CaL: Extending Data Locality to Consider Concurrency for Performance Optimization

Abstract

Big data applications demand a better memory performance. Data Locality has been the focus of reducing data access delay. Data access concurrency, however, has become prevalent in modern memory systems in recent years. How to extend existing locality-based performance optimization to consider data concurrency becomes a timely issue facing the researchers and practitioners in the field of computing, especially in the field of big data computing. In this study, we introduce the concept and definition of Concurrency-aware data access Locality (CaL), which, as its name states, extends the concept of locality by considering concurrency. Compared to the conventional concept of locality, CaL accurately reflects the combined impact of data access locality and concurrency in modern memory systems and is very effective for data intensive applications. The value of CaL can be quantitatively measured directly by performance counters in mainstream commercial processors and is practically feasible. Two theoretical results are presented to reveal the relationships between CaL and existing memory system performance metrics of memory accesses per cycle (APC), average memory access time (AMAT), and memory bandwidth (B).
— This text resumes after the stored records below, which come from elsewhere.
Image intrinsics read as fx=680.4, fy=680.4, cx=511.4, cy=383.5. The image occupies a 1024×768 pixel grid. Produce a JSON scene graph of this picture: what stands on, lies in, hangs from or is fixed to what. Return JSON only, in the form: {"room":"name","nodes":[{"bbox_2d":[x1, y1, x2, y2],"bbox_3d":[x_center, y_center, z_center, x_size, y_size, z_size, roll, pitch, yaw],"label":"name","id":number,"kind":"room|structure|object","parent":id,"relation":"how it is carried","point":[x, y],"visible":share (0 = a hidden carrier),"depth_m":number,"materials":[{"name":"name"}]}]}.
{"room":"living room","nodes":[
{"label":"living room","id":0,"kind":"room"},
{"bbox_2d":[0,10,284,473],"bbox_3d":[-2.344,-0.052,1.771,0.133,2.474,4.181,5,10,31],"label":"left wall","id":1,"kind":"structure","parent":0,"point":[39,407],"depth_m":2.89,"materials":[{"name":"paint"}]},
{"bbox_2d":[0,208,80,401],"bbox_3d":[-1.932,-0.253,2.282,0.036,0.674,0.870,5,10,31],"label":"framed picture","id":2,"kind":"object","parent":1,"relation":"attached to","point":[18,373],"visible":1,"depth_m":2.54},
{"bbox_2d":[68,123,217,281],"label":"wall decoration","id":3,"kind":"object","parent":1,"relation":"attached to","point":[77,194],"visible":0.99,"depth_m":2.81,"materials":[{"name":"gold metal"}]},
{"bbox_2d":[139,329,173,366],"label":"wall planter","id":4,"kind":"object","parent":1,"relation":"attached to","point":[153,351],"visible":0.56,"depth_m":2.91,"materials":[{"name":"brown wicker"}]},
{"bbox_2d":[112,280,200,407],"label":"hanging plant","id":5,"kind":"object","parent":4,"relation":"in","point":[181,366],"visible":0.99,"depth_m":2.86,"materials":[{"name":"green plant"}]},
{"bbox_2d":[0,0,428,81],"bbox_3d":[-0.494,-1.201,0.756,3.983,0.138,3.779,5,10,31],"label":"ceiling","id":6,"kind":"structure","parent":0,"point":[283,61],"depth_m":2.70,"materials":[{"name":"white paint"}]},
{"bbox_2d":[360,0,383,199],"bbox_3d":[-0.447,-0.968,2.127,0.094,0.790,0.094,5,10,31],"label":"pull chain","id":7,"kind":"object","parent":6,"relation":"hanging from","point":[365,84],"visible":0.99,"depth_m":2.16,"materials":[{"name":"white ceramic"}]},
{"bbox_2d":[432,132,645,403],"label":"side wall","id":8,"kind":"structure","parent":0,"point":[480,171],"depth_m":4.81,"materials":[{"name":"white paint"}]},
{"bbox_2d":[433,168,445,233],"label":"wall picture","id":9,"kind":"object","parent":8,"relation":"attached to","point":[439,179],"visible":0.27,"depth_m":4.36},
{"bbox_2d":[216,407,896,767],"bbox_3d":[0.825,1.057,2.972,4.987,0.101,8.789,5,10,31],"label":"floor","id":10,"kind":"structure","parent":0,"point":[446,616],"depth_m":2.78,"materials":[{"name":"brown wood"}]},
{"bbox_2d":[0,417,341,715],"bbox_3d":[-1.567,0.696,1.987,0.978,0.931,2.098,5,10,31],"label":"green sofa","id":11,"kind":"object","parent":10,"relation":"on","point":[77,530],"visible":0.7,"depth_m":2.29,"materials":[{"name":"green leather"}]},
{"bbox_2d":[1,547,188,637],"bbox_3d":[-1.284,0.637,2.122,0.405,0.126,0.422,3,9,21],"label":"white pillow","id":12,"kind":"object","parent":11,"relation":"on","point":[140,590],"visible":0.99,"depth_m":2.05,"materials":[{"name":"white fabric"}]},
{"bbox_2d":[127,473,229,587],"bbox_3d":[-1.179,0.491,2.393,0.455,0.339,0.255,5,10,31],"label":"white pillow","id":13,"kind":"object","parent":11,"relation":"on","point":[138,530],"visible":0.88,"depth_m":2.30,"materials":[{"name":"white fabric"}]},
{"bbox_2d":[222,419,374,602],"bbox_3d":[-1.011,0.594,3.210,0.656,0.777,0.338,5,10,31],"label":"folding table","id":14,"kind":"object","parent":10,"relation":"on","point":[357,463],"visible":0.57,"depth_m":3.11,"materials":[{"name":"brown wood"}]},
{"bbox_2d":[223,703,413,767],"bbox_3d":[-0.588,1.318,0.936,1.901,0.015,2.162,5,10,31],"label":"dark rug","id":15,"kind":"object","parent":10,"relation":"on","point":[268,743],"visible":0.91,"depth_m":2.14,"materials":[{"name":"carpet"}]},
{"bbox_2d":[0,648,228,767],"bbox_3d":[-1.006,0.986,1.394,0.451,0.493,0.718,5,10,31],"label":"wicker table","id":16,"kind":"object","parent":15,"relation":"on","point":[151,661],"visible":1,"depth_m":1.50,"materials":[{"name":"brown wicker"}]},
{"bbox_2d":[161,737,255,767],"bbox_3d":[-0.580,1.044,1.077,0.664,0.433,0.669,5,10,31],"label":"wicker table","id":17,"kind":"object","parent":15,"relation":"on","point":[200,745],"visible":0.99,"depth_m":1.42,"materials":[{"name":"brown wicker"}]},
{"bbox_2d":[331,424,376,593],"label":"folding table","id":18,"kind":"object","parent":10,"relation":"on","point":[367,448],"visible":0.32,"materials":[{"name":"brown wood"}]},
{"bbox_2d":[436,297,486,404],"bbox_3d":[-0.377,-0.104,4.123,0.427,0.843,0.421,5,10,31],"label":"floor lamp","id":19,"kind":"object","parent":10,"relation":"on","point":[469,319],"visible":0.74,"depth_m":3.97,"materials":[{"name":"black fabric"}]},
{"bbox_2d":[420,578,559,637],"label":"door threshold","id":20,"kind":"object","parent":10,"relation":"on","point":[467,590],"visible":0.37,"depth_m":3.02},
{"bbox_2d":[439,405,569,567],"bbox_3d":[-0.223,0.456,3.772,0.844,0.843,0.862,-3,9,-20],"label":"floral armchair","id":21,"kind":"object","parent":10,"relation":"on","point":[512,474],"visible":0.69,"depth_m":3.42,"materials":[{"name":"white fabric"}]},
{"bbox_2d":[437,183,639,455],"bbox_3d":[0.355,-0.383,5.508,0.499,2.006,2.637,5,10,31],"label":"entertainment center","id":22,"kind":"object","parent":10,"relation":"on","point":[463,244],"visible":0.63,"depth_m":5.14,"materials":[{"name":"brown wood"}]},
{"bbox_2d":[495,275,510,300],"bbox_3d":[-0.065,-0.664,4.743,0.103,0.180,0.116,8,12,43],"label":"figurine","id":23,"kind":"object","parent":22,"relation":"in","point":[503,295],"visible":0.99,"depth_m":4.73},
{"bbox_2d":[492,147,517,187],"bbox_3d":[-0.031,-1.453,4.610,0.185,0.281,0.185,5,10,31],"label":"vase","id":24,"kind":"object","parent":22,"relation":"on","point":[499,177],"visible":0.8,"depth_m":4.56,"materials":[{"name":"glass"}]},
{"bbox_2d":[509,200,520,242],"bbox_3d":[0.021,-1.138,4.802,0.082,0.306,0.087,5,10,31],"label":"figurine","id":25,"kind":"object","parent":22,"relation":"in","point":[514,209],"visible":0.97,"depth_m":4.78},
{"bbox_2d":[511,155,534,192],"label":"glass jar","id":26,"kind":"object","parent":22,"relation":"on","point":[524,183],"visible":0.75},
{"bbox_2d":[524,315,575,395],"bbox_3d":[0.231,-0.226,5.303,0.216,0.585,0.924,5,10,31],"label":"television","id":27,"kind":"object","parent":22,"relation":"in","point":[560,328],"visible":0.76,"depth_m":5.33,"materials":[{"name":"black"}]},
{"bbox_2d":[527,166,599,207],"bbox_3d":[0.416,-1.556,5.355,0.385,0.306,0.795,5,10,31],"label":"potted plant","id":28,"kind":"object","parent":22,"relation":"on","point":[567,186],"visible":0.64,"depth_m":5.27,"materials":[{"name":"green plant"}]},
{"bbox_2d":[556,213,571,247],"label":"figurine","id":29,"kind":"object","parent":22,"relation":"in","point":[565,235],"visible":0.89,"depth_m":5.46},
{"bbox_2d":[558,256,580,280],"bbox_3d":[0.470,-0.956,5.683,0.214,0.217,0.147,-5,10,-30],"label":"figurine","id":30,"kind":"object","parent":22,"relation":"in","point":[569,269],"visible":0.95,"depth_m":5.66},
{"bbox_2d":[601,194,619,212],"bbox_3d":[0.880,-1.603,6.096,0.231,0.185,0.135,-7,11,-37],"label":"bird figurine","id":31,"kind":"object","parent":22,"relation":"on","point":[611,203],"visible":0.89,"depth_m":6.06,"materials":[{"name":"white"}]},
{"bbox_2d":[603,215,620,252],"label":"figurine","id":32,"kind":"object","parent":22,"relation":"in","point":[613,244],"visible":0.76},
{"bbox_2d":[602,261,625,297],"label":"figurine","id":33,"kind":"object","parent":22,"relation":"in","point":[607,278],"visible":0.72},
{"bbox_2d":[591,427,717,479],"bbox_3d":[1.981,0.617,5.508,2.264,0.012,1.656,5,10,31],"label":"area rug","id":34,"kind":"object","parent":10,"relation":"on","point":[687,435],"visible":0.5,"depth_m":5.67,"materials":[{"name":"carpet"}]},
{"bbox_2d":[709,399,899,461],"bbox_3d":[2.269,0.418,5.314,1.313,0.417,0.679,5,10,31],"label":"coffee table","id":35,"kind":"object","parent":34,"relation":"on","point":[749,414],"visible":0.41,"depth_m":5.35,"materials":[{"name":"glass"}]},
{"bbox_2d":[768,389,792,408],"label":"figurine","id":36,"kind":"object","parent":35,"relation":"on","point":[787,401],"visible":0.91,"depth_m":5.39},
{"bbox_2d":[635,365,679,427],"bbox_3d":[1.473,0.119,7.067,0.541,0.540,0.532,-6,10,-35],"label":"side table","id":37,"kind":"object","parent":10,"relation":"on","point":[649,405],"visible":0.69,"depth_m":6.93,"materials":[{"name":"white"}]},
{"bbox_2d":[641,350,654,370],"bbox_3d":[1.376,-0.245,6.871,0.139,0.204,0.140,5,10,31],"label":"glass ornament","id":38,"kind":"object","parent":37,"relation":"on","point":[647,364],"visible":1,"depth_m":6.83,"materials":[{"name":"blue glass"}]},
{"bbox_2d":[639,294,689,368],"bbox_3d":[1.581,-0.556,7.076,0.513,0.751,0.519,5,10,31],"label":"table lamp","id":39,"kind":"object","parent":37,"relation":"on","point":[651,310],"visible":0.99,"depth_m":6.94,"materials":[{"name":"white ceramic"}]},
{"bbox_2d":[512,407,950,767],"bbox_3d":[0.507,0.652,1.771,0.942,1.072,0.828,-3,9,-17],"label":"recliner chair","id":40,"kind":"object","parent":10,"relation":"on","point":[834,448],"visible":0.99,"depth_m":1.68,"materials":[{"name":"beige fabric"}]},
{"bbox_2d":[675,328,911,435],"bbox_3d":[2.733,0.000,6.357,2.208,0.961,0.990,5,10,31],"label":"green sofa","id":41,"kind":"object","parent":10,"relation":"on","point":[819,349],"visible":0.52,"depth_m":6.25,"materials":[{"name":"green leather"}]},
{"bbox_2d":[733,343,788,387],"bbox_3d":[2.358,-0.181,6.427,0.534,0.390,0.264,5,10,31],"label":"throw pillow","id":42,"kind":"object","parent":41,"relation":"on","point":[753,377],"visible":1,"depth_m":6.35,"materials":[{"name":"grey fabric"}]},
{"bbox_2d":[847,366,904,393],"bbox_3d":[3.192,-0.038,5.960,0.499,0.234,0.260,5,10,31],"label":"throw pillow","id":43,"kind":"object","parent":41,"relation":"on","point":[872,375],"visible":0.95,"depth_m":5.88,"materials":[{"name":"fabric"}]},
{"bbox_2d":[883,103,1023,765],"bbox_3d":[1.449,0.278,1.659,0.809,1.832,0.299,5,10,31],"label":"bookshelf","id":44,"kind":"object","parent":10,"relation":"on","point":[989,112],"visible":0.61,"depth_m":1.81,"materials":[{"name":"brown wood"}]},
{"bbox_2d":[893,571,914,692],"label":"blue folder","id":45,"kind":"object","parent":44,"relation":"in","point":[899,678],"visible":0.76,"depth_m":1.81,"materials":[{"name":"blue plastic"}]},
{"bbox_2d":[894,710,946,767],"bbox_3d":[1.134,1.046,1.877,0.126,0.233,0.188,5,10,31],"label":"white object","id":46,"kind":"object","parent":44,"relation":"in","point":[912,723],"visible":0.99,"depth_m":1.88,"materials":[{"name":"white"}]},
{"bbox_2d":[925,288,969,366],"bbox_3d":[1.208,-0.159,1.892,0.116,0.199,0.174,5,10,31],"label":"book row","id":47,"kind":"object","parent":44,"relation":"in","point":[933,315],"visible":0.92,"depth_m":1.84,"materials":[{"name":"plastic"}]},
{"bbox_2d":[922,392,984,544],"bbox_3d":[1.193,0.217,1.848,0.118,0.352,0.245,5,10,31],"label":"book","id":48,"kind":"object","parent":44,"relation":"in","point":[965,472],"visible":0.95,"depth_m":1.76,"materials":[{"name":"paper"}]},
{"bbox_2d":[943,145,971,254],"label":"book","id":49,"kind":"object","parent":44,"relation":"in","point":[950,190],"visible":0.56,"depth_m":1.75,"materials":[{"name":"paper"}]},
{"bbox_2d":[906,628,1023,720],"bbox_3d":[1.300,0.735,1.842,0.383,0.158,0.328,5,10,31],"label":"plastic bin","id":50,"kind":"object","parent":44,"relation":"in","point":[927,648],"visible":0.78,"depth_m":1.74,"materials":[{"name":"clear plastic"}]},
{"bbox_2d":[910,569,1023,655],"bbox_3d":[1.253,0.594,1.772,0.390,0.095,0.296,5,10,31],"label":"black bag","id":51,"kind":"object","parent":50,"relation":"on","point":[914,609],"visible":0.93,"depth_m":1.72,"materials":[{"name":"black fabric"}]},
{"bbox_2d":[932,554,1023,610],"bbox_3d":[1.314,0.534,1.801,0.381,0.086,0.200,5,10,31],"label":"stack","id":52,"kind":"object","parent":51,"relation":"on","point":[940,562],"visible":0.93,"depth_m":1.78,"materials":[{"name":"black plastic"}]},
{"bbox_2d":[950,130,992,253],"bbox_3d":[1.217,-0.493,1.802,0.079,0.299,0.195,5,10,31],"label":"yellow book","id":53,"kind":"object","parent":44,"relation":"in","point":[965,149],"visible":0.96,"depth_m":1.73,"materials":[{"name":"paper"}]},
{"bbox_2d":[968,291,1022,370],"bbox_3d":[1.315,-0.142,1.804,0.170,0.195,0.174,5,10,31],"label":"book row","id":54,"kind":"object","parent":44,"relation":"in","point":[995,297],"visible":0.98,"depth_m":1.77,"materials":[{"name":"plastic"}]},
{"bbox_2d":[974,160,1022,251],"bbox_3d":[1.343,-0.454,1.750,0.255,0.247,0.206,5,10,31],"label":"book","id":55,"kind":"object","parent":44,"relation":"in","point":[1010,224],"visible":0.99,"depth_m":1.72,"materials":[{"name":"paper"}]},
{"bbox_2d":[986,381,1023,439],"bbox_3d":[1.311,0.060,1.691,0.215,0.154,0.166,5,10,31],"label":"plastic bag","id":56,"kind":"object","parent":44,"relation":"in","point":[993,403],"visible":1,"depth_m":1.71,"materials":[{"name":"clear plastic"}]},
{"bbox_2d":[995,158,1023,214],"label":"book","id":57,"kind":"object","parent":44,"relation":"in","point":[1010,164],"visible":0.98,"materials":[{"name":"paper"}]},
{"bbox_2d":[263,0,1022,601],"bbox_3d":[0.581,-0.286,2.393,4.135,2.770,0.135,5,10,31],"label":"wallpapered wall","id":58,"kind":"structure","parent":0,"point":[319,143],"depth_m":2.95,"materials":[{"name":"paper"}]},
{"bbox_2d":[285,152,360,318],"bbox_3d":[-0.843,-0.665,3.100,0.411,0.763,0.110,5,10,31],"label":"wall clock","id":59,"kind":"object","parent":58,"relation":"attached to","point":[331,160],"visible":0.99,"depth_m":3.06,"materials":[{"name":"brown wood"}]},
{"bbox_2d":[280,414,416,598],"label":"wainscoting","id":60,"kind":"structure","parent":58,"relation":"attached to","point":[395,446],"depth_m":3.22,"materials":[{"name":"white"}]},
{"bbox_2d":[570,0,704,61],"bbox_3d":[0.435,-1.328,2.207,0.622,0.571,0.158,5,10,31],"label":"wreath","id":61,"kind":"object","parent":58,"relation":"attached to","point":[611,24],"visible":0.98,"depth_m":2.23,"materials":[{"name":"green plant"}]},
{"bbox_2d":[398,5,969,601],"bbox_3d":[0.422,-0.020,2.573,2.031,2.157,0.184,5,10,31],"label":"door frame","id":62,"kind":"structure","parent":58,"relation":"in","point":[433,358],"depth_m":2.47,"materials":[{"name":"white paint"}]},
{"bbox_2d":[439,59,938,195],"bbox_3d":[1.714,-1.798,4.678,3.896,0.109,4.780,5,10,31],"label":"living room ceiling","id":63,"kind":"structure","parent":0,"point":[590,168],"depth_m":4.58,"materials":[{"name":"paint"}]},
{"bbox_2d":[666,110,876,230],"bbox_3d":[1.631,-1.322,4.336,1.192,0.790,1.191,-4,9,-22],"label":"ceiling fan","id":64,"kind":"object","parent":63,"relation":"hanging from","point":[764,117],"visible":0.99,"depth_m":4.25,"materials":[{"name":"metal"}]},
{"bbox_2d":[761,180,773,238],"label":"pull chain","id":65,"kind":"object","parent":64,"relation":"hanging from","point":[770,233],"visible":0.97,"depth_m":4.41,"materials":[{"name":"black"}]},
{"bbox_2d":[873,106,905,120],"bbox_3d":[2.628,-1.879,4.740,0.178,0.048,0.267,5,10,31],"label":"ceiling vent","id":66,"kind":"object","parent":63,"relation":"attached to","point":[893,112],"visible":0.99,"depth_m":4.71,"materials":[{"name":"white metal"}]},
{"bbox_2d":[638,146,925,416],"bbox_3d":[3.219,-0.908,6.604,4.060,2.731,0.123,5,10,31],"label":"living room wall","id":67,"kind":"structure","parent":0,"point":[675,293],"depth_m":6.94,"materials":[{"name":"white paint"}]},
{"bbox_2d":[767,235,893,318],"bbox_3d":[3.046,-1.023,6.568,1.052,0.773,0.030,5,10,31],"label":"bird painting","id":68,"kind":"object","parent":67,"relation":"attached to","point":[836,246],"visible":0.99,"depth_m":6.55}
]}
In this way, we provide a methodology to use existing locality-based optimization methods directly or in combination with data concurrency optimizations, to improve the value of CaL and to improve the performance of a memory system. To demonstrate the practical value of CaL, we conduct four case studies to illustrate the power of concurrency-aware locality optimization. Compared with the conventional locality based optimization, the CaL-aware design has achieved significant performance improvement. It achieved a 3.12-fold speedup on K-means, which is a widely-used data analytic kernel from the big data benchmarks.